The proposed changes would revise the federal government's rules for police intelligence-gathering for the first time since 1993 and would apply to any of the nation's 18,000 state and local police agencies that receive roughly $1.6 billion each year in federal grants.
"So what else is new?" you may ask. After all, the Bush Administration's attack on civil liberties and privacy has been unrelenting since they day took office.
But the next part of the report is what caught my attention:
Quietly unveiled late last month, the proposal is part of a flurry of domestic intelligence changes issued and planned by the Bush administration in its waning months.
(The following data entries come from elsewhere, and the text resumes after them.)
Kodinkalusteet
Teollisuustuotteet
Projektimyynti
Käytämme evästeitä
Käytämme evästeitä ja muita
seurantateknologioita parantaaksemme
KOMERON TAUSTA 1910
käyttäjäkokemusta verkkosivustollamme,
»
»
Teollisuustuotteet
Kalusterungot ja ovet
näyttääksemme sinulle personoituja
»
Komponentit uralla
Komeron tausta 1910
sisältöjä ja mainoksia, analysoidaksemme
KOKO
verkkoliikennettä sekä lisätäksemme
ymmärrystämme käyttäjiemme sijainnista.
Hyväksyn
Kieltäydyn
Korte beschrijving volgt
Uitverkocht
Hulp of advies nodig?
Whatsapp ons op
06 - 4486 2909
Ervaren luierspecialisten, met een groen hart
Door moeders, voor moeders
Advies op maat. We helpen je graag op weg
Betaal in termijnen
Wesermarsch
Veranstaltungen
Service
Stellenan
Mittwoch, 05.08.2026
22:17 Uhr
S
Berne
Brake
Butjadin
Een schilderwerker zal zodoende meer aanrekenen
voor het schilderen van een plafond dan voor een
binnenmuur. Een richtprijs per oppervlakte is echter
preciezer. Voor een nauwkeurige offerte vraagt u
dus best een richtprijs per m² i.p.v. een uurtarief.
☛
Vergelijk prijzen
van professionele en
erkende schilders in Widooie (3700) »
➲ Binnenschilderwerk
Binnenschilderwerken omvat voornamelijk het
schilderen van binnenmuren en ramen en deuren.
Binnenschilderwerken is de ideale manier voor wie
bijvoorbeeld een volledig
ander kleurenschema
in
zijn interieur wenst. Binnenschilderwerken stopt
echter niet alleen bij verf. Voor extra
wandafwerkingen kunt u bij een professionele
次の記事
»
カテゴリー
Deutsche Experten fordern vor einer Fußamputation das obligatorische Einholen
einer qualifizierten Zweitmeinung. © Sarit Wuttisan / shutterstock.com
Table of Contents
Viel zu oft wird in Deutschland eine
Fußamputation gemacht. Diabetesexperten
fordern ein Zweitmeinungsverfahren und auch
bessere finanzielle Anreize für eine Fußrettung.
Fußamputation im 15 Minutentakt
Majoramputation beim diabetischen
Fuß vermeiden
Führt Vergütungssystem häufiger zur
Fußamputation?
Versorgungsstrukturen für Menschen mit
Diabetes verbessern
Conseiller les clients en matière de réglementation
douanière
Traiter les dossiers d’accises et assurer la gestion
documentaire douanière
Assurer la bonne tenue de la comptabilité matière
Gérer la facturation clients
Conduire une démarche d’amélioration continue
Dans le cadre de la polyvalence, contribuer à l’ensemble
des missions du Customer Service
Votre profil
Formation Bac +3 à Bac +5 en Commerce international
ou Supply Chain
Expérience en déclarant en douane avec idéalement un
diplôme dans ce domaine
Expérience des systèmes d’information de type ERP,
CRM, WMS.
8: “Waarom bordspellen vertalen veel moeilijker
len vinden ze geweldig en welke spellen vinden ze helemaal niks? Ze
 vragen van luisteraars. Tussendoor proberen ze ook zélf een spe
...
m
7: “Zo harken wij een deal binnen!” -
They include a recent executive order that guides the reorganization of federal spy agencies and a pending Justice Department overhaul of FBI procedures for gathering intelligence and investigating terrorism cases within U.S. borders.
Taken together, critics in Congress and elsewhere say, the moves are intended to lock in policies for Bush's successor and to enshrine controversial post-Sept. 11 approaches that some say have fed the greatest expansion of executive authority since the Watergate era.
Why would a lame-duck administration expand spy powers in its waning days if it expects a Democrat to take the White House in November?
It is very hard for me to believe that Bush and Cheney are rushing to increase the executive's ability to snoop on American citizens and opposition groups just to hand it all over to Barack Obama in January.
Michael German, policy counsel for the ACLU and a former FBI agent, sees plenty of opportunity for the new rules to be abused:
If police officers no longer see themselves as engaged in protecting their communities from criminals and instead as domestic intelligence agents working on behalf of the CIA, they will be encouraged to collect more information. It turns police officers into spies on behalf of the federal government.
Former Clinton Justice Department lawyer, Jamie Gorelick, notes how the Maryland State Police spied on antiwar and anti death penalty advocates (including Mike Stark) in 2005 and 2006.
Does the Bush Administration really want to augment these powers so that Obama and the Democrats can used them against Republicans and right-wing groups?
Bush and Company are acting more like they believe that a third Bush term is on the way.